За несколько дней, проведённых в лагере Красного Креста для иммигрантов, ему полегчало. Условия были вполне сносные, отношение к переселенцам нормальное, а новизна обстановки и давно забытые чувства: общности с окружающими и надежды на будущее – придали им даже некоторый оттенок благодарности. И уже через неделю С. покинул лагерь, чтобы переехать на своё постоянное место жительства в F-бург.
Нанесённый на большинство карт, но никогда не упоминавшийся ни в разговорах, ни в книгах город невелик, красив и довольно стар. На самых обычных улочках в нём попадаются изумительные уголки, где можно простоять пять-шесть минут со странным ощущением, будто ты ни с того ни с сего перешагнул из собственной жизни в кадр какого-то фильма…
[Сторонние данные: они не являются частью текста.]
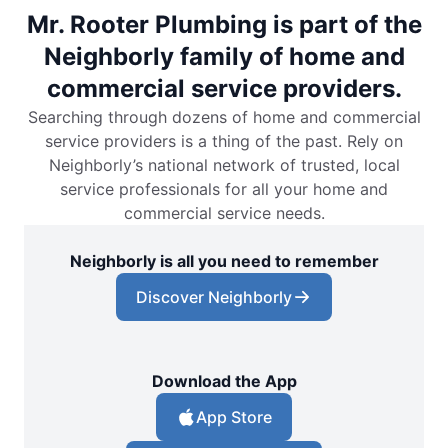
Mr. Rooter Plumbing is part of the
Neighborly family of home and
commercial service providers.
Searching through dozens of home and commercial
service providers is a thing of the past. Rely on
Neighborly’s national network of trusted, local
service professionals for all your home and
commercial service needs.
Neighborly is all you need to remember
Discover Neighborly
Download the App
App Store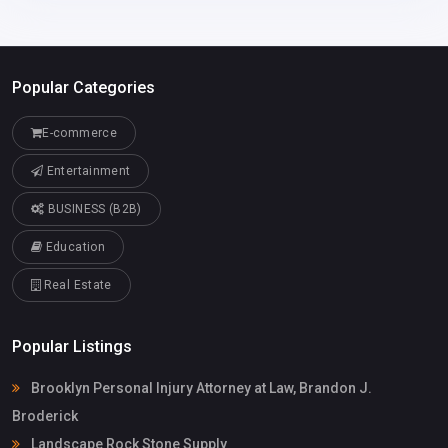
Popular Categories
E-commerce
Entertainment
BUSINESS (B2B)
Education
Real Estate
Popular Listings
Brooklyn Personal Injury Attorney at Law, Brandon J.
Broderick
Landscape Rock Stone Supply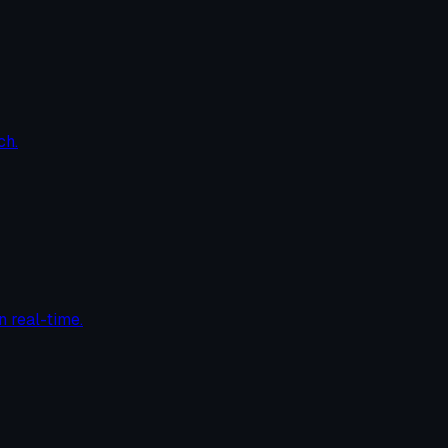
ch.
n real-time.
Однажды, пользуясь отсутствием дождя, С. гулял по городу, услышал звуки фортепиано – и обрадовался, обнаружив, что они доносятся не из чьего-то дома, а из кирхи. Стараясь не морщиться от раздавшегося следом фальшивого пения, вошёл внутрь и поинтересовался, где бы ему можно было увидеть пастора. На уроках немецкого настоятельно рекомендовали именно такую форму вопроса: «где бы я мог…» или нечто подобное; вопрос: «где пастор?» – звучал бы просто оскорбительно.
Пастора, однако, не было; зато обнаружился настоящий рояль. А сидевший за ним органист, очень живой человек лет сорока, охотно выслушал всё, что сказал С.: я-де пианист, недавно переехал в F-бург; заниматься мне негде, не позволите ли вы иногда бывать у вас, когда я никому не помешаю? – и ответил, что – да, конечно, будем рады…
И С. по вечерам стал приходить в кирху на час-полтора. Окончив занятия и простившись со сторожем, он с удовлетворением наблюдал, как закрываются окна в домах по соседству – отворяли-то их, чтобы послушать его игру! Что ж, гонять гаммы и арпеджио он был небольшой охотник и, как Нейгауз, предпочитал шлифовать технику на подходящих фрагментах художественных сочинений, а если уж играл этюды, то не Черни, а Шопена. Поэтому из кирхи по вечерам звучала достойная музыка, и окна открывались ей навстречу…
А случившаяся вскоре беседа с пастором оказалась ещё более счастливой. Во-первых, он попросил С. во время службы исполнять какую-нибудь серьёзную музыку. Экспромты Шуберта? Прекрасно! Его же медленные песни в обработке Листа? Тем более!..
Во-вторых, он сказал С., что хотел бы познакомить его с одной из прихожанок, которая очень поддерживает их общину и любит музыку.
– Она родственница Фуртвенглера, дирижёра Вильгельма Фуртвенглера, – может быть, вы слышали это имя…
Имя Вильгельма Фуртвенглера?! Как же не слышали! Капитан, переправивший на своём корабле музыкальные святыни и сам дух европейской культуры через страшные бури и рифы середины века! Уже в том, что в консерваторских кругах он панибратски именовался Фуртом, содержалась изрядная доля почтительного восхищения. А лично для С. дирижёр многие годы был настоящим кумиром, платиново-иридиевым эталоном великого человека и музыканта…
И потому знакомство с фрау Янцен представлялось чем-то вроде Благой вести. А произошло оно неделей позже.